No heat relief for Roy, Sahara properties go under hammer next week

  • Bhadra Sinha, Hindustan Times, New Delhi
  • Updated: Apr 28, 2016 11:13 IST
File photo of Sahara Group chief Subrata Roy being taken to the Supreme Court. Roy requested the court on Wednesday to release him on parole because poor health conditions may not allow him to “survive another summer behind bars”. (AFP)

The Securities and Exchange Board of India (Sebi) will start selling the Sahara Group’s properties next week to repay a part of the Rs 36,000 crore owed to investors.

Senior advocate and Sebi counsel Arvind P Datar told a bench headed by Supreme Court Chief Justice TS Thakur on Wednesday that SBI Capital Markets and HDFC Realty have been engaged to sell 66 properties of the finance firm through an e-auction. The process, to be completed in four months, is expected to generate funds amounting to Rs 6,000 crore, he said.

Sahara group chief Subrata Roy – who has been lodged in Tihar Jail since March 4, 2014 – requested the court to release him on parole, saying he may not survive another summer behind bars due to his poor health. Refusing his plea, the court instead directed his company to furnish information on its properties in a sealed cover to ascertain if they were enough to cover investor liabilities.

Read: Subrata Roy’s freedom linked to sale of Sahara assets: SC

The release of 67-year-old Roy could depend on the outcome of the first round of the property sale. “It might be enough to secure Roy’s bail, but not to refund the entire money to investors,” the bench said, seeking a complete list of its properties.

Roy needs to deposit Rs 5,000 crore in cash, and a bank guarantee of an equal amount to secure parole. The court was responding to a request for his release by Rajeev Dhawan, the Sahara chief’s counsel.

“The court should consider granting parole to him or put him under house arrest. I am required for the compliance of order of this court and I am not required for any offence,” he said. “My client’s health is deteriorating, and he may not be able to survive another summer in jail.”

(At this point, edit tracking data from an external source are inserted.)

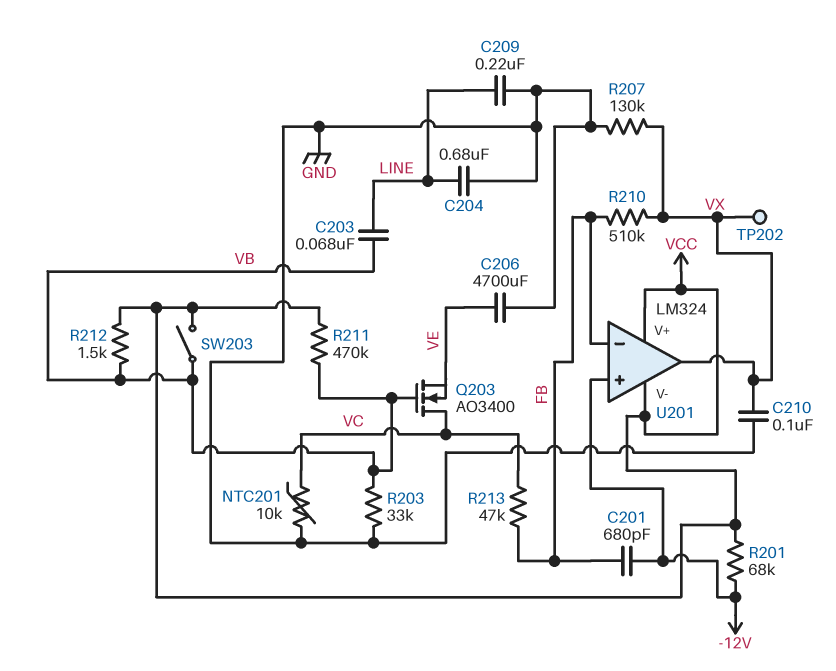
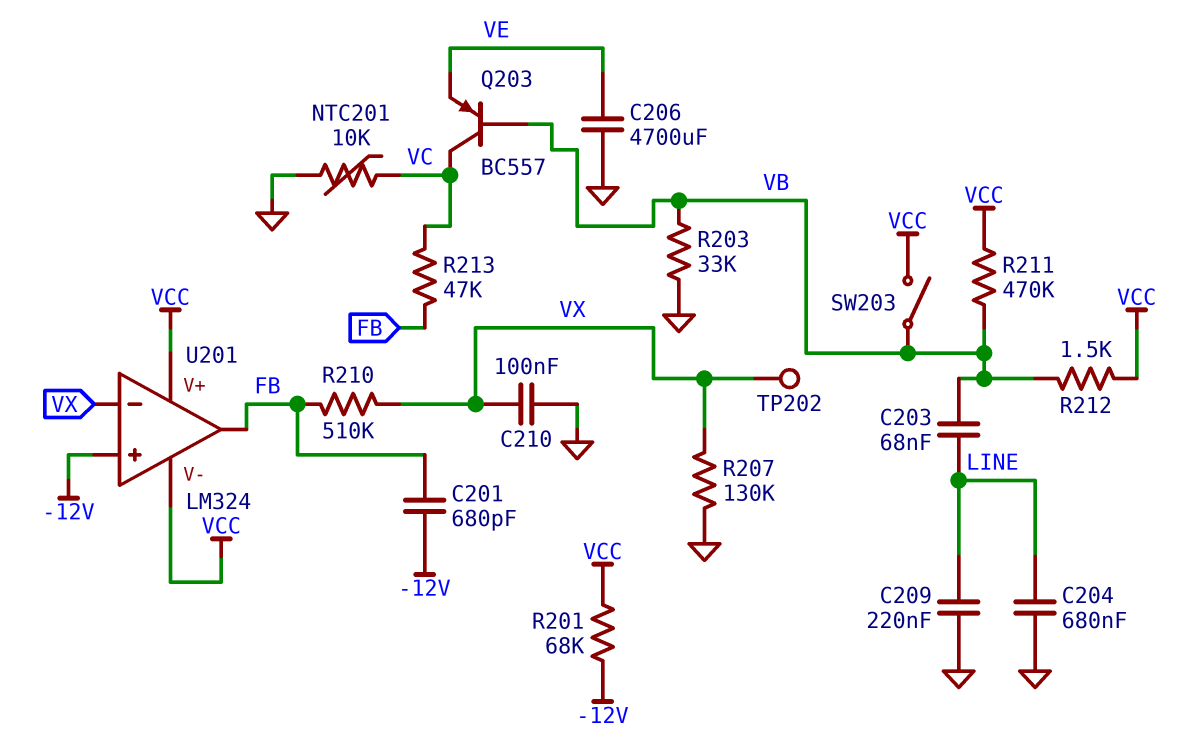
Q203: NMOS AO3400 (G VB, D VC, S VE) -> PNP BC557 (B VB, C VC, E VE)
U201 pin in-: FB -> VX
U201 pin out: VX -> FB

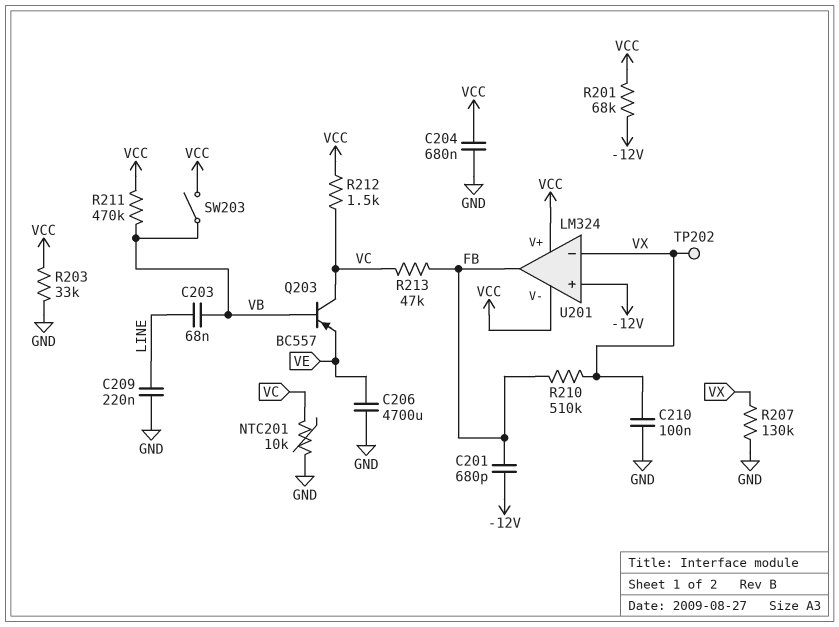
C204: 680nF (GND, LINE) -> 680nF (GND, VCC)
R203: 33k (GND, VB) -> 33k (GND, VCC)
R212: 1.5k (VB, VCC) -> 1.5k (VC, VCC)

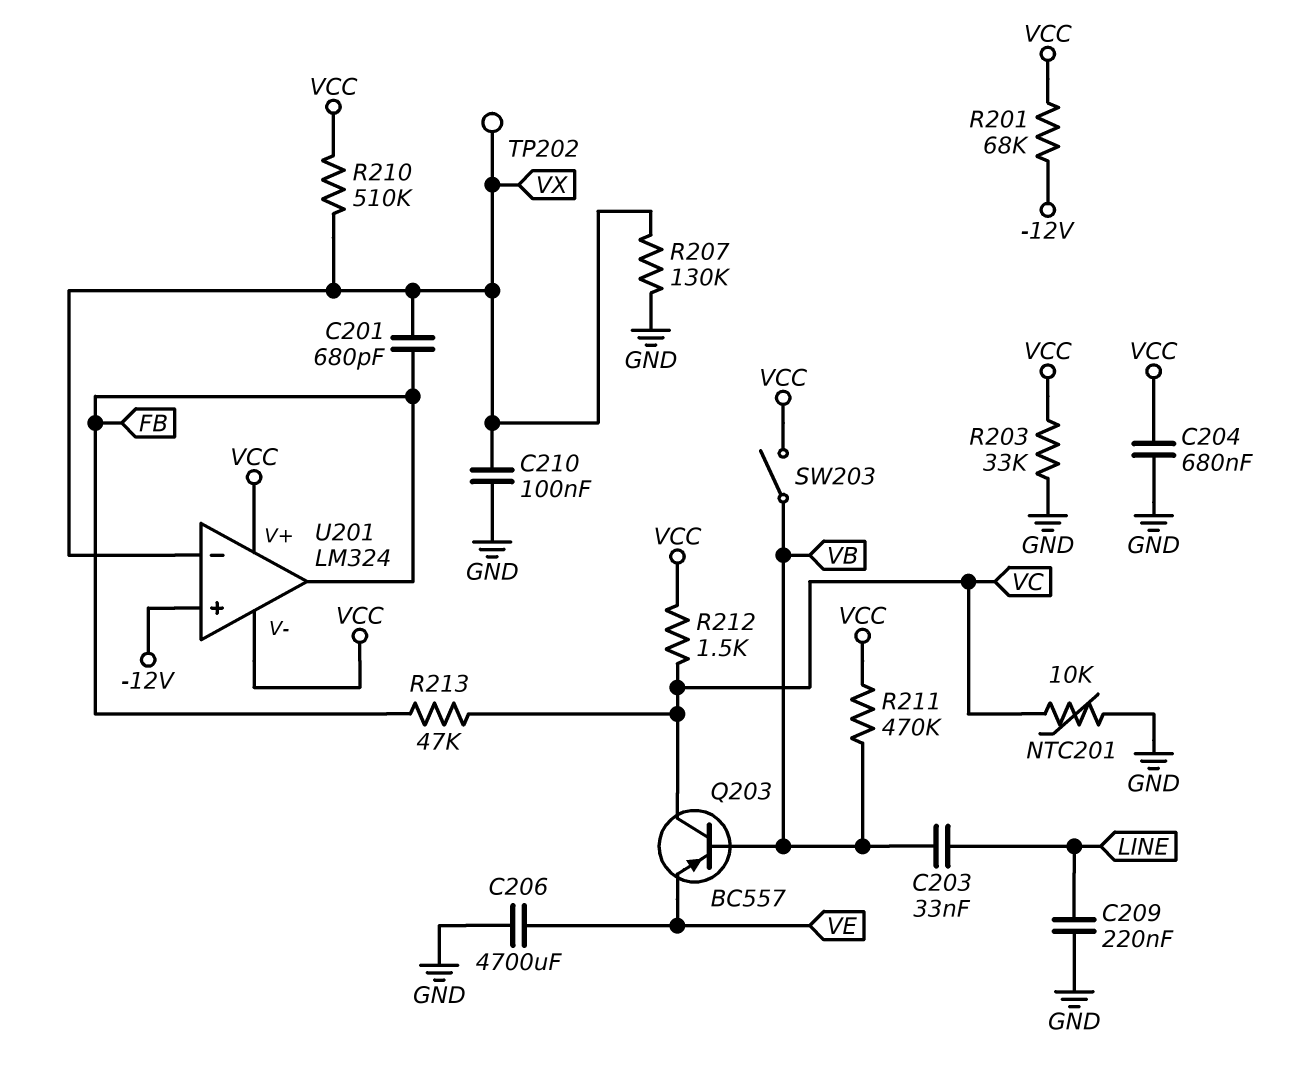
C201: 680pF (-12V, FB) -> 680pF (FB, VX)
C203: 68nF (LINE, VB) -> 33nF (LINE, VB)
R210: 510k (FB, VX) -> 510k (VCC, VX)

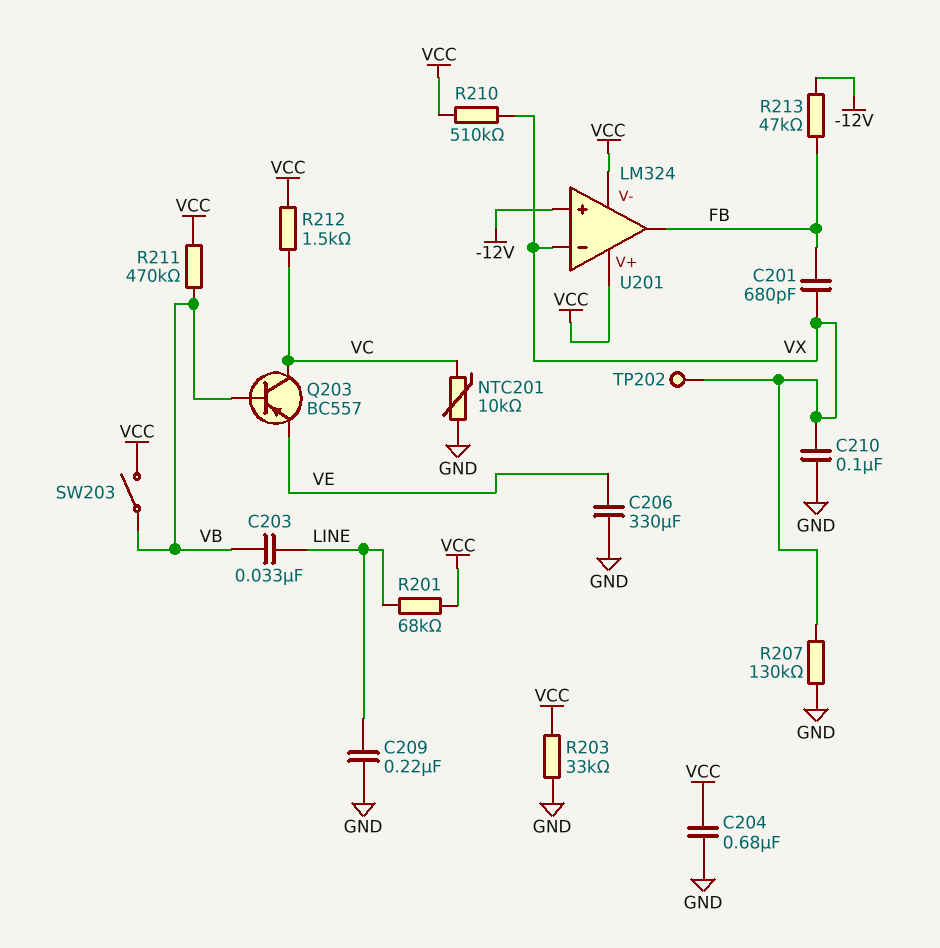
C206: 4700uF (GND, VE) -> 330uF (GND, VE)
R201: 68k (-12V, VCC) -> 68k (LINE, VCC)
R213: 47k (FB, VC) -> 47k (-12V, FB)

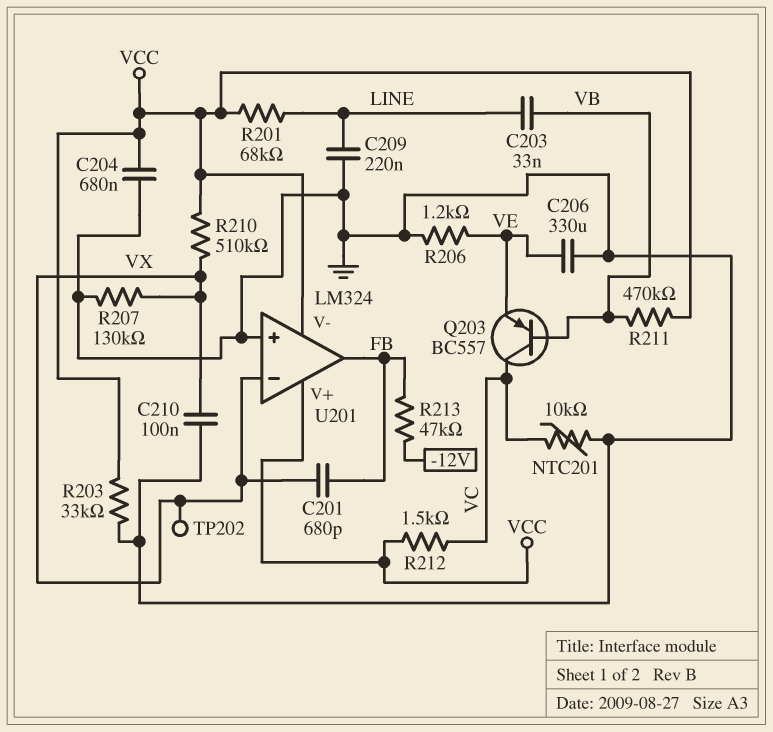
R206: none -> 1.2k (GND, VE)
SW203: switch (VB, VCC) -> none
U201 pin in+: -12V -> GND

The bench disagreed, stating that “substantial compliance” will be achieved once the money is refunded to investors. “It does not give us pleasure to keep somebody in jail. There has to be a change in circumstances, and there has to be a substantial compliance of our order,” it said. The case will be heard again on May 11.

A 2014 Supreme Court verdict had directed Roy’s company to refund Rs 36,000 crore (an amount inclusive of interest) to investors who had deposited money in two financial schemes launched by Sahara. The court upheld Sebi’s findings that the schemes flouted the law.

The move to auction Sahara’s assets is in compliance with a top court order instructing the regulator to launch the process of selling 87 “unencumbered” properties of the finance company.

Sahara, which became a household name after offering popular savings instruments in the 1990s, is free to provide inputs to Sebi for ensuring that its properties fetch a fair price.